After logging into the portal then eventually you can "sign out". 
according to one of the programmers, he said that is a canned routine within sharepoint.
Anyone know how to modify the way sharepoint does the sign out?

----------


## Brad Jones

Admin: Moved this to its own thread.

----------


## Hack

Are you using SharePoint designer on your site(s) and are you familiar with using ASP.NET?

----------


## kimsmith7752

> Are you using SharePoint designer on your site(s) and are you familiar with using ASP.NET?


Yes to designer and no to asp

----------


## Hack

Before doing anything else you must remember that is SharePoint limited in the role of portal.     In fact, it is a poor excuse for a portal although many, many IT departments within companies use it that way.    It is, and was, constructed to provide BI (Business Intelligence) solultions.   The login/logout, as your programmer suggested, is a canned routine.    However,  without writing some programming code (typically in ASP.NET) you are limited in your replacement options.

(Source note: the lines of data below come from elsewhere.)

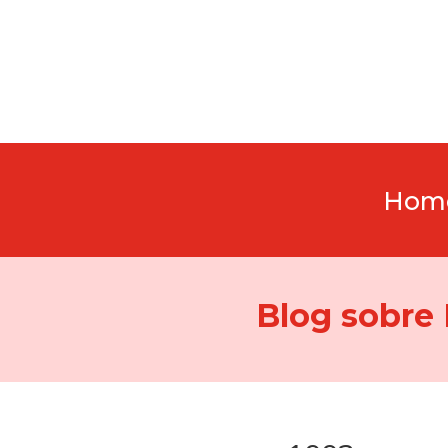
Hom
Blog sobre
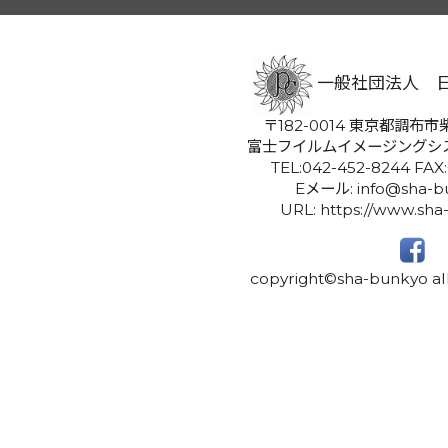
一般社団法人 
〒182-0014 東京都調布市柴
富士フイルムイメージングシ
TEL:042-452-8244 FAX
Eメール: info@sha-bu
URL: https://www.sha
copyright©sha-bunkyo all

Having said that, play around with this.  Edit your site in sharepoint designer (Site Action -> Edit in sharepoint designer).   You should see a whole lot of options.

From there you should be able to change the default masterpage to accomodate a new look and feel.    It is likely you will want to hide most of the stuff on the default master page.   More importantly, here is the place where you can override your existing CSS file(which, I suspect, is the default one that SharePoint gives you).

Now you can add web pages to the site that will conform to the new masterpage, and thus you can use all the sharepoint power (web parts and even embedded html code) keeping the look and feel you have implemented on your master page.

I would strongly suggest copying your site over to a test environment (if you don't already have one in place) before you start messing around with the master page and/or custom login/logout solutions.   Although SharePoint is good about asking you if you want to send items to the recycle bin it is not always good about following your wishes.

----------


## timpaine9920

Solution: After you have logged on to a SharePoint site, you might want to sign out. You do this by clicking the [your name] link at the top of the page to open a drop-down menu and then selecting Sign Out from the options. After you click on that option, the window shows a message that you have been signed out, and it closes itself if your browser allows it to.


I hope this solution helps!
Tim Paine

----------